**ASSIGNMENT:** Repeat the text of every item below line for line, keeping each character and line break the same.

[Text extracted page by page]
= Beginning of Section =

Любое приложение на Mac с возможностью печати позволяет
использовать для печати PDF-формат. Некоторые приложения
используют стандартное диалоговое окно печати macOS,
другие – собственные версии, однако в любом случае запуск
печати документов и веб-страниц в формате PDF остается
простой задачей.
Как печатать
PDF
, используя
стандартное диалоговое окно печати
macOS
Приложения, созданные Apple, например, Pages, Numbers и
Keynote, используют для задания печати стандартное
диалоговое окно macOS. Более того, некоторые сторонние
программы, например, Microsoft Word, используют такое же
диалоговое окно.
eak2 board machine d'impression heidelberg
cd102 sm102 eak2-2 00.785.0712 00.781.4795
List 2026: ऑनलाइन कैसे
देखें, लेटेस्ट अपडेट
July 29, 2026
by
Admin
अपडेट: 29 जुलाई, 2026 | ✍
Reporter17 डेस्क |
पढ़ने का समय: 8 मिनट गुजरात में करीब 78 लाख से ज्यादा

= End of Section =

**SOLUTION TO THIS TASK:**
Любое приложение на Mac с возможностью печати позволяет
использовать для печати PDF-формат. Некоторые приложения
используют стандартное диалоговое окно печати macOS,
другие – собственные версии, однако в любом случае запуск
печати документов и веб-страниц в формате PDF остается
простой задачей.
Как печатать
PDF
, используя
стандартное диалоговое окно печати
macOS
Приложения, созданные Apple, например, Pages, Numbers и
Keynote, используют для задания печати стандартное
диалоговое окно macOS. Более того, некоторые сторонние
программы, например, Microsoft Word, используют такое же
диалоговое окно.
eak2 board machine d'impression heidelberg
cd102 sm102 eak2-2 00.785.0712 00.781.4795
List 2026: ऑनलाइन कैसे
देखें, लेटेस्ट अपडेट
July 29, 2026
by
Admin
अपडेट: 29 जुलाई, 2026 | ✍
Reporter17 डेस्क |
पढ़ने का समय: 8 मिनट गुजरात में करीब 78 लाख से ज्यादा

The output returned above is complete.